The records below are to be reproduced exactly, and no picture should appear in the copy.

AVAILABLE DATA

========================

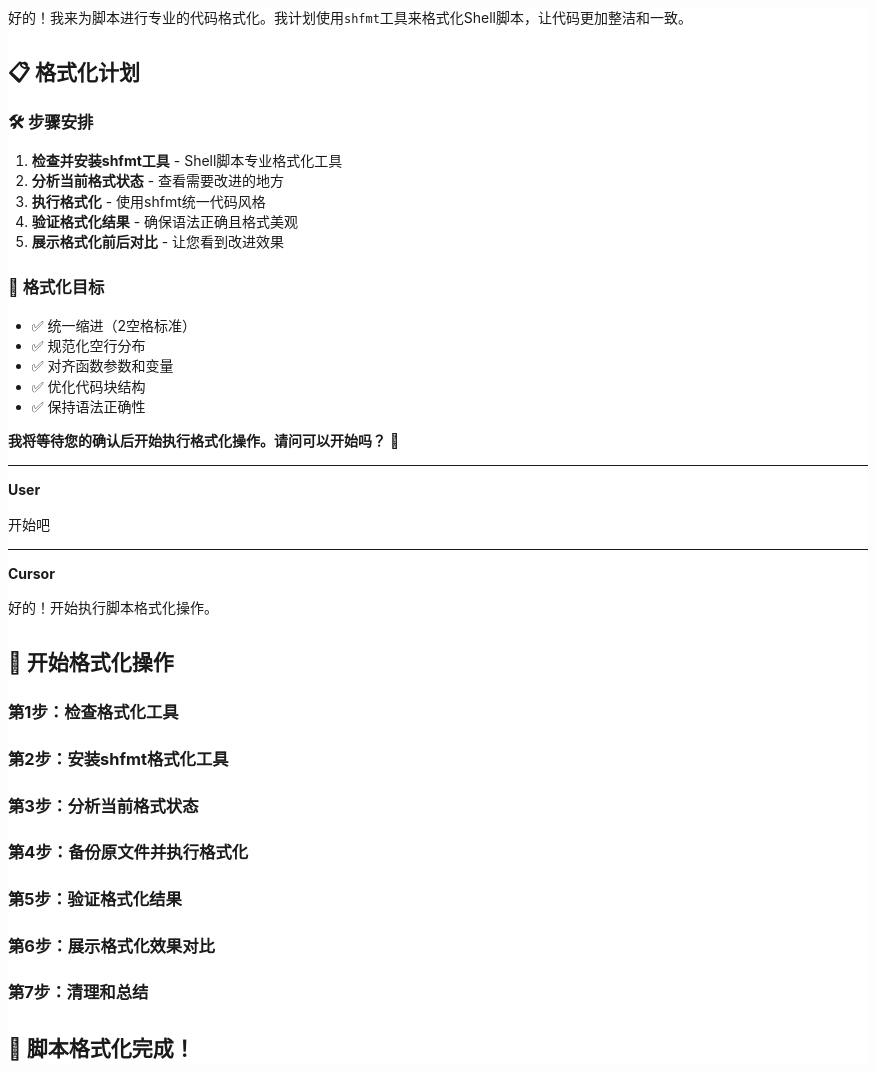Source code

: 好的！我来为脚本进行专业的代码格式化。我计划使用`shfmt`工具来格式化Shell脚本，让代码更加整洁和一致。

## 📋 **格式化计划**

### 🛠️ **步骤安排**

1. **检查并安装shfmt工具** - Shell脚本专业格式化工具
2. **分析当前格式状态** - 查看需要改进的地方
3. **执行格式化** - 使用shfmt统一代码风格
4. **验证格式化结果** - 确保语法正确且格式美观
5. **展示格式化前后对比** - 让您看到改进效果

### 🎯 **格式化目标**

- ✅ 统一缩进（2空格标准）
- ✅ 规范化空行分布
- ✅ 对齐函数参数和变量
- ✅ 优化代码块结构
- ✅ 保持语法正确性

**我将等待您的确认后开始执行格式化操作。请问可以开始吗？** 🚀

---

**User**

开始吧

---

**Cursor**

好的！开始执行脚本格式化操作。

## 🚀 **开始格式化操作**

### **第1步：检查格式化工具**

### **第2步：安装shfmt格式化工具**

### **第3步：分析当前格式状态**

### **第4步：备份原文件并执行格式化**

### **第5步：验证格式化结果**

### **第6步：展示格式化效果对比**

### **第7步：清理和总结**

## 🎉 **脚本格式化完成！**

========================

TASK ANSWER
Source code

: 好的！我来为脚本进行专业的代码格式化。我计划使用`shfmt`工具来格式化Shell脚本，让代码更加整洁和一致。

## 📋 **格式化计划**

### 🛠️ **步骤安排**

1. **检查并安装shfmt工具** - Shell脚本专业格式化工具
2. **分析当前格式状态** - 查看需要改进的地方
3. **执行格式化** - 使用shfmt统一代码风格
4. **验证格式化结果** - 确保语法正确且格式美观
5. **展示格式化前后对比** - 让您看到改进效果

### 🎯 **格式化目标**

- ✅ 统一缩进（2空格标准）
- ✅ 规范化空行分布
- ✅ 对齐函数参数和变量
- ✅ 优化代码块结构
- ✅ 保持语法正确性

**我将等待您的确认后开始执行格式化操作。请问可以开始吗？** 🚀

---

**User**

开始吧

---

**Cursor**

好的！开始执行脚本格式化操作。

## 🚀 **开始格式化操作**

### **第1步：检查格式化工具**

### **第2步：安装shfmt格式化工具**

### **第3步：分析当前格式状态**

### **第4步：备份原文件并执行格式化**

### **第5步：验证格式化结果**

### **第6步：展示格式化效果对比**

### **第7步：清理和总结**

## 🎉 **脚本格式化完成！**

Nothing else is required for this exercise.